_THE DATA_:
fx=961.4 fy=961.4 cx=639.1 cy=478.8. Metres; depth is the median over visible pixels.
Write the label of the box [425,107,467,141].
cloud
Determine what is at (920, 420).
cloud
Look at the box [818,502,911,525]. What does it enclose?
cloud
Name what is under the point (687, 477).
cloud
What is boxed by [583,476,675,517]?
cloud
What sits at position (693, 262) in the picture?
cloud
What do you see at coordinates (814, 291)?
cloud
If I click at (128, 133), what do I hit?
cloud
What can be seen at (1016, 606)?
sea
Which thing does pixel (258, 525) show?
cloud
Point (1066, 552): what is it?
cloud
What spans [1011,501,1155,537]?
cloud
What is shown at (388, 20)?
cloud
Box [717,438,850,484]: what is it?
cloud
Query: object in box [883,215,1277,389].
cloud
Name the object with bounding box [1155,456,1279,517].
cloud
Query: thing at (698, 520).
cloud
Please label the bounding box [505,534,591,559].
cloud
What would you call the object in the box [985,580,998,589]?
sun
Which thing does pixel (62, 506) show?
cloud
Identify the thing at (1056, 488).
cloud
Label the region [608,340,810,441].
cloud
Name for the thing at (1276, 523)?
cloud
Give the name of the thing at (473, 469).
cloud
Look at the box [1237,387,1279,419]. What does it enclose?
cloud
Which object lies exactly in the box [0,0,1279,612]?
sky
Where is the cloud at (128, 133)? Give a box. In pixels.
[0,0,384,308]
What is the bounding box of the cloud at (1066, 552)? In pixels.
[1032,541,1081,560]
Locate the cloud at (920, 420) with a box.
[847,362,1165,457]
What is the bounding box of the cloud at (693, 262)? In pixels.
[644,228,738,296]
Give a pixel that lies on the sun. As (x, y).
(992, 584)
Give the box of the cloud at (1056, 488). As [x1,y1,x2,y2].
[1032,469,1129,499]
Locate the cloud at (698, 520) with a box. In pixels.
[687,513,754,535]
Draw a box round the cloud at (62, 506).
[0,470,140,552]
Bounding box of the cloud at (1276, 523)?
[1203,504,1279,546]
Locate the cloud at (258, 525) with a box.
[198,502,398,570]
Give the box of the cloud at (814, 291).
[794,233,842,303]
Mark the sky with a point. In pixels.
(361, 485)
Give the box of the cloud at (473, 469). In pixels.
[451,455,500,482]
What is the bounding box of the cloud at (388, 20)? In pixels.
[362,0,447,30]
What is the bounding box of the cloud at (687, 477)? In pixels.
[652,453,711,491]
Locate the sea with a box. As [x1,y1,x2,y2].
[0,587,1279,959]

_DIRECTIONS FOR THIS TASK_: All of the material is to be written out exactly.

_ANSWER AREA_:
fx=961.4 fy=961.4 cx=639.1 cy=478.8. Metres; depth is the median over visible pixels.
Write the label of the box [425,107,467,141].
cloud
Determine what is at (920, 420).
cloud
Look at the box [818,502,911,525]. What does it enclose?
cloud
Name what is under the point (687, 477).
cloud
What is boxed by [583,476,675,517]?
cloud
What sits at position (693, 262) in the picture?
cloud
What do you see at coordinates (814, 291)?
cloud
If I click at (128, 133), what do I hit?
cloud
What can be seen at (1016, 606)?
sea
Which thing does pixel (258, 525) show?
cloud
Point (1066, 552): what is it?
cloud
What spans [1011,501,1155,537]?
cloud
What is shown at (388, 20)?
cloud
Box [717,438,850,484]: what is it?
cloud
Query: object in box [883,215,1277,389].
cloud
Name the object with bounding box [1155,456,1279,517].
cloud
Query: thing at (698, 520).
cloud
Please label the bounding box [505,534,591,559].
cloud
What would you call the object in the box [985,580,998,589]?
sun
Which thing does pixel (62, 506) show?
cloud
Identify the thing at (1056, 488).
cloud
Label the region [608,340,810,441].
cloud
Name for the thing at (1276, 523)?
cloud
Give the name of the thing at (473, 469).
cloud
Look at the box [1237,387,1279,419]. What does it enclose?
cloud
Which object lies exactly in the box [0,0,1279,612]?
sky
Where is the cloud at (128, 133)? Give a box. In pixels.
[0,0,384,308]
What is the bounding box of the cloud at (1066, 552)? In pixels.
[1032,541,1081,560]
Locate the cloud at (920, 420) with a box.
[847,362,1165,457]
What is the bounding box of the cloud at (693, 262)? In pixels.
[644,228,738,296]
Give a pixel that lies on the sun. As (x, y).
(992, 584)
Give the box of the cloud at (1056, 488). As [x1,y1,x2,y2].
[1032,469,1129,499]
Locate the cloud at (698, 520) with a box. In pixels.
[687,513,754,535]
Draw a box round the cloud at (62, 506).
[0,470,140,552]
Bounding box of the cloud at (1276, 523)?
[1203,504,1279,546]
Locate the cloud at (258, 525) with a box.
[198,502,398,570]
Give the box of the cloud at (814, 291).
[794,233,842,303]
Mark the sky with a point. In pixels.
(361, 485)
Give the box of the cloud at (473, 469). In pixels.
[451,455,500,482]
What is the bounding box of the cloud at (388, 20)? In pixels.
[362,0,447,30]
What is the bounding box of the cloud at (687, 477)? In pixels.
[652,453,711,491]
Locate the sea with a box. As [x1,y1,x2,y2].
[0,587,1279,959]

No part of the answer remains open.